Aim:
In the blog excerpt, when is bearbear leaving?

Passage shown:
I ordered a Herbie 53, but there was no VW on it. not even headlights. hehe...


They have these cuties at NYDC and u know how i feel abt cuties like these.heheh.



Move your mouse over this one.hehe
Thursday, September 14, 2006


dilemma

bearbear is leaving. soon. end of this month. dilemma? why? cos the few of them are having a gathering for him tonight. i'm at loss. i know i'm so done with the got-over-him phase. but somehow, a part of me just do not wan to turn up tonight. because i'm never good at parting. maybe it's because it's him. i can say goodbye to anyone else, except him. i just cant do it. and man... i'm so not an actress. i cant act all happy for him. i mean, i'm happy for him to start a new life and everything in a whole new country.

and he doesnt seem to wan my presence tt much anyway.
Tuesday, September 12, 2006


oh, Shuddup.

happy birthday to BB aka Hairi.i know u 27, not 31. hehe. celebrated Bb's birthday at EC. i was late. but i didnt miss the cake ceremony and the awesome Osiris shoes present.hee... nice cake. love u guys. thanks for not forgetting me.

just when i thot no point having besties, got one bestie who had not forgotten me even though he has a gf. thanks. love u so much for bringing me into the Oldskumz family.hehe. anyway it's an awful feeling ,u know. to have best frens who are (were) single and when they got attach or married, they are really a self-proclaimed besties. sheesh. i wonder if i was like tt. but at least i keep in touch. u know who u r.

then met up with nafil and mon again. haha. and this other guy. lepak for awhile. haha. it seems tt my curfew is really way off limits. i need to restrain myself. haha. or maybe, not yet.

no luck on any job yet. but hey, i'm still trying hard. hehe.

my gawd, i'm still very much in love with the Fisheye No 2. Especially the one that comes with the color splash. i checked out the international price for the package with the Color splash and it cost like SGD$165. hmmm.. now i'm contemplating. cos i was keen on getting a SLR. no, not a DSLR cos i feel that that would be a bigger investment when i find a job. yes, a SLR. but the Fisheye look awesomely good. i guess it's best i go down to the Lomo society and check things out first. hmmm...

wat do u think? the Fisheye or a slr? think think think

oh, i wanna mention something. notice i have a webcounter by the side? well it's been there for like a long time since now it has 3000+ hits. the thing is, i realise that ppl are reading my blog. i dunno if it's the same group of ppl who are kepo-ing my life. but it feels weird cos everytime i step in, i can have like a difference of 10 hits. and no, i'm not so pathetic to keep on refreshing my page to show-off. so if u're a regular to this site, do drop a note or two. i like to have comments on anything. even if u really hate my guts or hates my blogskin, pls, go ahead and ramp my tag board. it's there for comments. not there for u to just read wat other say abt this. oh, pls, dun try to act like a stalker. i'm not some hot chick or smart blonde. so dun waste your time trying to be anonymous. sheesh.

Information given:
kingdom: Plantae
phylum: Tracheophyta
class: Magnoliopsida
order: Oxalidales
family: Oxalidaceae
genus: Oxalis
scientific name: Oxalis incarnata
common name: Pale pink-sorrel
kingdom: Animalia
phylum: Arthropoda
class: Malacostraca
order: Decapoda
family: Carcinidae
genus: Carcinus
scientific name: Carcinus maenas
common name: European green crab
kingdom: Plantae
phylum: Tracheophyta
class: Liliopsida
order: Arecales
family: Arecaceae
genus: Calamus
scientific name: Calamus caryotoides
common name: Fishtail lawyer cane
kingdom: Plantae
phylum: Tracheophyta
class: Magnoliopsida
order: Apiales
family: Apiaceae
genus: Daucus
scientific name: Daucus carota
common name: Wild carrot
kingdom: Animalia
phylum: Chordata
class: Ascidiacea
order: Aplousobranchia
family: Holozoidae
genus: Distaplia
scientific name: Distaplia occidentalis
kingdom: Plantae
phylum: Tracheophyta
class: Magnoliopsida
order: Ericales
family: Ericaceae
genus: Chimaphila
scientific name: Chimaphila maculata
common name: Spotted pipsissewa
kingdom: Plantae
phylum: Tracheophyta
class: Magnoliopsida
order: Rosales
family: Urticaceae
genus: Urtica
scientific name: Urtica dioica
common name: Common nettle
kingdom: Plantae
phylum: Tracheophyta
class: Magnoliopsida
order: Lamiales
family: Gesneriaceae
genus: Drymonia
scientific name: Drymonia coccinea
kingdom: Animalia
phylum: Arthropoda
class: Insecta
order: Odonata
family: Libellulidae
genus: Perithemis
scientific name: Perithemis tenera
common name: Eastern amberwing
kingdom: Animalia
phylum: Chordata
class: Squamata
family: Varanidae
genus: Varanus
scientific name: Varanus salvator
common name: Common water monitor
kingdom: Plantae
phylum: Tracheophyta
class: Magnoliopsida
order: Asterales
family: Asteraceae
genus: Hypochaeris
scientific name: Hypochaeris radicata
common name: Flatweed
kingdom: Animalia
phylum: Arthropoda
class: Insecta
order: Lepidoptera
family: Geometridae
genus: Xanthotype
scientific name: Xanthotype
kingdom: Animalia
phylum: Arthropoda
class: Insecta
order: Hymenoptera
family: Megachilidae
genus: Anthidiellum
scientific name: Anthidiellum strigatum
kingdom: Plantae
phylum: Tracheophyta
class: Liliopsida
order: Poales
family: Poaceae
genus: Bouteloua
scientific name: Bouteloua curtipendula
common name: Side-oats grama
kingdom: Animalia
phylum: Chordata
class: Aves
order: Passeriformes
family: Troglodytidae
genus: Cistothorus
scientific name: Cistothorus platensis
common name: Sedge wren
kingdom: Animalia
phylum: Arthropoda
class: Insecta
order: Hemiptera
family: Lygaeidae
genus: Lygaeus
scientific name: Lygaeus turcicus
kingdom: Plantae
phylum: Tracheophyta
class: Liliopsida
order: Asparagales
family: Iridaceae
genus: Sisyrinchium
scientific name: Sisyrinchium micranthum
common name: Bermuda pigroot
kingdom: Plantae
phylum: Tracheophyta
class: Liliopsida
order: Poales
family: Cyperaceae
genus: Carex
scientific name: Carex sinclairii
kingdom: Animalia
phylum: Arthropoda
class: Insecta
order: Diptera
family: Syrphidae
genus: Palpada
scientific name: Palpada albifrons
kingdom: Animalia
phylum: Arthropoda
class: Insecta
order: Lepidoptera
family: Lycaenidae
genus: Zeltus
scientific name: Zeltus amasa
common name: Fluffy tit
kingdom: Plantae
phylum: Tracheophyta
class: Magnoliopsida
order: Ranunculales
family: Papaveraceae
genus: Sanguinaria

Worked solution:
At the end of this month.